I didn't realize every Chicago sports fan had a list of top assistant coaches.  I just have a list of assistants to fire in case the team is doing bad.  Sure he can be on the list.  But Phil Jackson was an assistant, he'd be #1.  I always like Ron Adams too.  Dick Pole shouldn't be on the list, but I like his name.  How about Ron Turner for one year?  Ok, this game bores me.  He can be on the list if you want.

Perception is reality, and while Reinsdorf was showing signs of corporate leadership Cubs counterpart Tom Ricketts was showing, well, new signs at the ballpark. While Reinsdorf was getting credit for using his noodle to resolve a crisis, Ricketts was introducing noodle art to the Wrigley Field landscape.

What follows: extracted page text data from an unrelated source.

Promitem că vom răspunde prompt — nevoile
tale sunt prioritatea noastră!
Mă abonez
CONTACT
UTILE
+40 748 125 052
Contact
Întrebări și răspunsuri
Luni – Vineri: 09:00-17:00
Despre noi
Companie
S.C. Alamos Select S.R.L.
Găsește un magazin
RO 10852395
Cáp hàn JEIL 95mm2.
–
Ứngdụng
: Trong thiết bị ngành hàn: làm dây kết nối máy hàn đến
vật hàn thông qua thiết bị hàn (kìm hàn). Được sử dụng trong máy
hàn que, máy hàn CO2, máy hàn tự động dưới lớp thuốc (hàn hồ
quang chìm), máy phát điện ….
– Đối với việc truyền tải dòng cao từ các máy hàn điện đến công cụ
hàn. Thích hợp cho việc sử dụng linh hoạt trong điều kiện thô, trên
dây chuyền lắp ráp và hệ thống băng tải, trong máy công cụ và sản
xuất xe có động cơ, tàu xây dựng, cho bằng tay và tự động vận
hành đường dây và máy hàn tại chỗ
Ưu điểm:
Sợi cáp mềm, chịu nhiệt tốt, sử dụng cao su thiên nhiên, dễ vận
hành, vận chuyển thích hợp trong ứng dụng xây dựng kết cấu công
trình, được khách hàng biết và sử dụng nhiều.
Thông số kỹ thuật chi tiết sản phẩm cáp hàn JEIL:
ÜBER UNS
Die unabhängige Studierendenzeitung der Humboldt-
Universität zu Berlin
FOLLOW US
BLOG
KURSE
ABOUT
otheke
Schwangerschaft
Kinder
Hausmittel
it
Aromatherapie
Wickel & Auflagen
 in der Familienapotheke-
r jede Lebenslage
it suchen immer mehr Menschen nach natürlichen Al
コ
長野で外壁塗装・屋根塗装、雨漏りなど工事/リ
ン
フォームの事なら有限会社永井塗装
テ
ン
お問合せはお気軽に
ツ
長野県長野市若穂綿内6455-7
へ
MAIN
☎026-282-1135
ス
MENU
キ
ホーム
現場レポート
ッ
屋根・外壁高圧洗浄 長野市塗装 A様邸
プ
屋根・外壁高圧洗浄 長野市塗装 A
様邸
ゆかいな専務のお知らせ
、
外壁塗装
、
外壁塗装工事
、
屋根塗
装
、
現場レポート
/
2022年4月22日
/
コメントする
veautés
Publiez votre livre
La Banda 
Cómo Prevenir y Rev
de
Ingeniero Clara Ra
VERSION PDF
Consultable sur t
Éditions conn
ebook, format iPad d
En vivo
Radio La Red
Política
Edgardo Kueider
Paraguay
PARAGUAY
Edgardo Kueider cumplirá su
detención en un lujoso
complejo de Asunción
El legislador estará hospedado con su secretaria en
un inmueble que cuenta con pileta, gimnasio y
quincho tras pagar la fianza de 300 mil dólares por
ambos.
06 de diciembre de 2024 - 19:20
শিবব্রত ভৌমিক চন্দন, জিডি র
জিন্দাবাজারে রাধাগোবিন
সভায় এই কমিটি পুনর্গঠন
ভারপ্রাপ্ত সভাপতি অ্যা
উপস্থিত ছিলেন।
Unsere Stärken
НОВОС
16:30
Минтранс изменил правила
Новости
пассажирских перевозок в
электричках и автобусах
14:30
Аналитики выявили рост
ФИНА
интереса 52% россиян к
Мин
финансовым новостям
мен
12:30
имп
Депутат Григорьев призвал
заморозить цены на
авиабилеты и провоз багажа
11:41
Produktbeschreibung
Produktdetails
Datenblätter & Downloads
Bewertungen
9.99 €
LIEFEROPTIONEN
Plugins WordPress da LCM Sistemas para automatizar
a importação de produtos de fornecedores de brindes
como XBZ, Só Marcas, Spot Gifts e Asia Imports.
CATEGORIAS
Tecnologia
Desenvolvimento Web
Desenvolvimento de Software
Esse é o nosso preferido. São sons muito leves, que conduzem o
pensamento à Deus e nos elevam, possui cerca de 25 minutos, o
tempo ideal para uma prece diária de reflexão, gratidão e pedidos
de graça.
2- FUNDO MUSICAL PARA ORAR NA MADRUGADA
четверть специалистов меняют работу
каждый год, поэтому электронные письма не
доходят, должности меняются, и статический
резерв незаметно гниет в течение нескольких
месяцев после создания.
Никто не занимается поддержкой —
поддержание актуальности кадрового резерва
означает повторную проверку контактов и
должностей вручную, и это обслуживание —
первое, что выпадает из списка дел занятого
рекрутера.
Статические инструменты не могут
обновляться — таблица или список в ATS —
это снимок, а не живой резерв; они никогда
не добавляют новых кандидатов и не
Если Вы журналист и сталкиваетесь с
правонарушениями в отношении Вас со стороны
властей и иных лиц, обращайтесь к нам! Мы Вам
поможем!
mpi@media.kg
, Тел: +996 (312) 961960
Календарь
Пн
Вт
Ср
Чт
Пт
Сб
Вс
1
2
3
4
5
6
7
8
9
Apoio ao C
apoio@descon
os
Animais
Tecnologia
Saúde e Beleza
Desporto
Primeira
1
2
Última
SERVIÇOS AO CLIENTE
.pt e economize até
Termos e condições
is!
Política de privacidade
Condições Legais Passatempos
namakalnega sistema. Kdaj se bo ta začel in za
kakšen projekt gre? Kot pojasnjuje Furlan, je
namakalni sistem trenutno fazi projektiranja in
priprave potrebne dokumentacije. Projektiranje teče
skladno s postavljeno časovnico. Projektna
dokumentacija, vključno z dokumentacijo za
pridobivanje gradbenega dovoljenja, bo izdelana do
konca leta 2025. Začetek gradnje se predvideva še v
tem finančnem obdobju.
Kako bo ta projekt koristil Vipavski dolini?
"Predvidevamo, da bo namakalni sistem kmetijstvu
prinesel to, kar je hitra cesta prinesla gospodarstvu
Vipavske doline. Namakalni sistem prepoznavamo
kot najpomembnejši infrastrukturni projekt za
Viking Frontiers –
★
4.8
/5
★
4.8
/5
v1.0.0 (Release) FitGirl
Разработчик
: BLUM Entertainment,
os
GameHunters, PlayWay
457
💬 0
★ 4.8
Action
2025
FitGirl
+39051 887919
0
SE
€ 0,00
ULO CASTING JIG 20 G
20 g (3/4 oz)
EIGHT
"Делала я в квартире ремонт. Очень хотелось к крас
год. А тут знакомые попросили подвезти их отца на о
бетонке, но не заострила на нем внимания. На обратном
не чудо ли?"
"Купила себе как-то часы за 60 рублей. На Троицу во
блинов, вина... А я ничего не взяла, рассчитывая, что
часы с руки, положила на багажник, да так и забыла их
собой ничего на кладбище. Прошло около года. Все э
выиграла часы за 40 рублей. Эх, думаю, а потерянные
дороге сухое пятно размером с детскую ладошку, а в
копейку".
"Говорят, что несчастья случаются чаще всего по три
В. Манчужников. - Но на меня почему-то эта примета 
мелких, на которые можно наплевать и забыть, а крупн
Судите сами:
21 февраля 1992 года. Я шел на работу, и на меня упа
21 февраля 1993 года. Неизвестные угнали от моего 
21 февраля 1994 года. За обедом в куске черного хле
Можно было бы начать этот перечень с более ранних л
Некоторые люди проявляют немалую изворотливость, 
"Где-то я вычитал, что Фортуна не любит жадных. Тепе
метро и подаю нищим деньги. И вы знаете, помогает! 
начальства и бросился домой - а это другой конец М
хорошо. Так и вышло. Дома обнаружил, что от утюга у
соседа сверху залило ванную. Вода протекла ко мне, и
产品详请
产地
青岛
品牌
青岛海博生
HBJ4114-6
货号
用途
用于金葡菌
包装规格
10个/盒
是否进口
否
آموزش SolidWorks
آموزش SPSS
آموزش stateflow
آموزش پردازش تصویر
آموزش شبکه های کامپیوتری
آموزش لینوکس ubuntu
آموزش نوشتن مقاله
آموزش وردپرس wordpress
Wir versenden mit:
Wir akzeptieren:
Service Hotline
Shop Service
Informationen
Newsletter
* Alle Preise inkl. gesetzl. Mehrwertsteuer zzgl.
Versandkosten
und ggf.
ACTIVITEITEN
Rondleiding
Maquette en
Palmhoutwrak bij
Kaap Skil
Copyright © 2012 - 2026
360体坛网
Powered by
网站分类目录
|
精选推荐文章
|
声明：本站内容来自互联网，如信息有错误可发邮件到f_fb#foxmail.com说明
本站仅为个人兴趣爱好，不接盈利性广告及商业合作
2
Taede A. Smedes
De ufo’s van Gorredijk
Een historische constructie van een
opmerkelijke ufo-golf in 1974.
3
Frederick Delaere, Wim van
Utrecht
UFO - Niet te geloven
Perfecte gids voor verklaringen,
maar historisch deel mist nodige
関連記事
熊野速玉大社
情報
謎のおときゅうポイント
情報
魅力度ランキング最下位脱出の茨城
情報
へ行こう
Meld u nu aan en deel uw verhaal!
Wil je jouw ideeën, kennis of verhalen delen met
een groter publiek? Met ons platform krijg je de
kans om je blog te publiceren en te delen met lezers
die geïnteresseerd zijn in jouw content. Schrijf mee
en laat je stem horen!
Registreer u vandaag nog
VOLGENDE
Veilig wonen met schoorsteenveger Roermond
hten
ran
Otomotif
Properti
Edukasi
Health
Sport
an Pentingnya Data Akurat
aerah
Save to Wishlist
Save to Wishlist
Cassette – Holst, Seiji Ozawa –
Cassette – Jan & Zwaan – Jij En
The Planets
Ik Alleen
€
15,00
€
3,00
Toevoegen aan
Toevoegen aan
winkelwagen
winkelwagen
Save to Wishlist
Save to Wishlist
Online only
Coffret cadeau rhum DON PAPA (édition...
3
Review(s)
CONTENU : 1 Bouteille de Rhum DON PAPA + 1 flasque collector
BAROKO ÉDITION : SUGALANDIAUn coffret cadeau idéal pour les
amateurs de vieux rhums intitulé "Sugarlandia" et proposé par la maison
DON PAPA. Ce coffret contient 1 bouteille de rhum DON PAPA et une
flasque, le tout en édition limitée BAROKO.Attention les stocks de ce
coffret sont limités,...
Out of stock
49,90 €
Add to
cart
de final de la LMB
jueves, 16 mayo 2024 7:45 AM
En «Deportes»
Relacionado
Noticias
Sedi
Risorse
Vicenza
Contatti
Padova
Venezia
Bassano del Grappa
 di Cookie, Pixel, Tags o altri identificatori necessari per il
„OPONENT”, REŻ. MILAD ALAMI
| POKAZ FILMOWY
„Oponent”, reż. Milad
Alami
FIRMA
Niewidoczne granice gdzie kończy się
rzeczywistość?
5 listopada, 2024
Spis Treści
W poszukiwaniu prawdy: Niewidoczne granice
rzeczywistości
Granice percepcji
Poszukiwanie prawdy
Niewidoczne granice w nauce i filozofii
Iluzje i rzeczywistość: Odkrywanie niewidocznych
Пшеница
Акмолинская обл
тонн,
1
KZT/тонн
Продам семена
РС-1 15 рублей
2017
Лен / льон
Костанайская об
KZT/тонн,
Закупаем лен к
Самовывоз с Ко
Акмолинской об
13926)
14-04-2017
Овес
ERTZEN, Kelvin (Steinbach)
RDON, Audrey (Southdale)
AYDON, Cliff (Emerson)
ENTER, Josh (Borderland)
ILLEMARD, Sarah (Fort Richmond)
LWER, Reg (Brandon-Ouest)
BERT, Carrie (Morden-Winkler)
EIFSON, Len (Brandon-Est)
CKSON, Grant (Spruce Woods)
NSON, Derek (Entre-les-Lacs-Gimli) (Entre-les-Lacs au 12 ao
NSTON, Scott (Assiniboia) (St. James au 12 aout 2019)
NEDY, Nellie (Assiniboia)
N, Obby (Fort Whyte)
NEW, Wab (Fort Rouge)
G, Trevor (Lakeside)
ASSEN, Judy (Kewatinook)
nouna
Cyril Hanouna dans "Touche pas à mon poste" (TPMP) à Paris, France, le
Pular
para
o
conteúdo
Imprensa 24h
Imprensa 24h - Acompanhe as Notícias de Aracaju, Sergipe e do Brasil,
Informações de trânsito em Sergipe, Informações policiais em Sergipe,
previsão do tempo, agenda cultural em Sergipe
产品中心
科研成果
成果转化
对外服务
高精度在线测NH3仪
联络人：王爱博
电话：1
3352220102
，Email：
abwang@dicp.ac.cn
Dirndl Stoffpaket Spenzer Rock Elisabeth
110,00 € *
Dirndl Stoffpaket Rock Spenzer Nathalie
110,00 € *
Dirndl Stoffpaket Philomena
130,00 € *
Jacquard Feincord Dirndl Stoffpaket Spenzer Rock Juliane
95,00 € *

If only there were someone in the city to tell us the difference between perception and reality.  Some sort of scribe who could enlighten the people who only see the media hype.  Isn't Reinsdorf notorious for being cheap?  Ricketts is trying to get as much money as he can to possibly (I hope) add onto a bloated Cubs payroll.  Jerry told his manager and GM to play nice.  

Just checking, this is unacceptable baseball for an organization with a $136 million payroll, right?

Its really unacceptable for any team at any payroll.  However, its not totally a surprise, since they played about this badly last year.

Yes, despite an underachieving 31-38 record and defense worse than the North Korean World Cup soccer team, the Cubs still could rip off a Sox-like streak to get back in contention by the July 31 trade deadline. Snow also could fall in Chicago by then.

Maybe Skilling sees a different extended forecast for the North Side. Meanwhile, I'll start researching connections between Cubs' futility and global warming.

Time to wrap it up with the weather again (and a soccer reference!).  The Cubs could actually be .500 team!  Wow, I'm excited for the season now.  Wait, there's that snow part.  You don't think the Cubs could rage back and have 10 straight days of good baseball.  Fair enough.  

And stop name dropping Tom Skilling.  We know who he is. 

The point of this article: The Sox are back to .500, therefore a far superior team (and organization) to the Cubs.  Simply because of the last 10 games.  Who'll stop the rain (more cleverness).


1 comment:

  1. Man, I wish that song weren't fire-walled at work. I love the strings in it. Although I guess it wouldn't be very ironic to listen to it while the rain actually is drying up.

    I think most Chicago sports fans can predict that our teams are going to be bad. Just like we can all magically predict, for example, that our winter weather will suck.

    I can't believe a Tribune writer keeps dropping the name of WGN's weather guy. It's like they're all the same company or something...

    I think a better sports:weather analogy would be that weathermen/ladies get paid a lot of money (well, in Skilling's case at least) whether or not they're right. Just like baseball players get paid a lot of money whether or not they're good.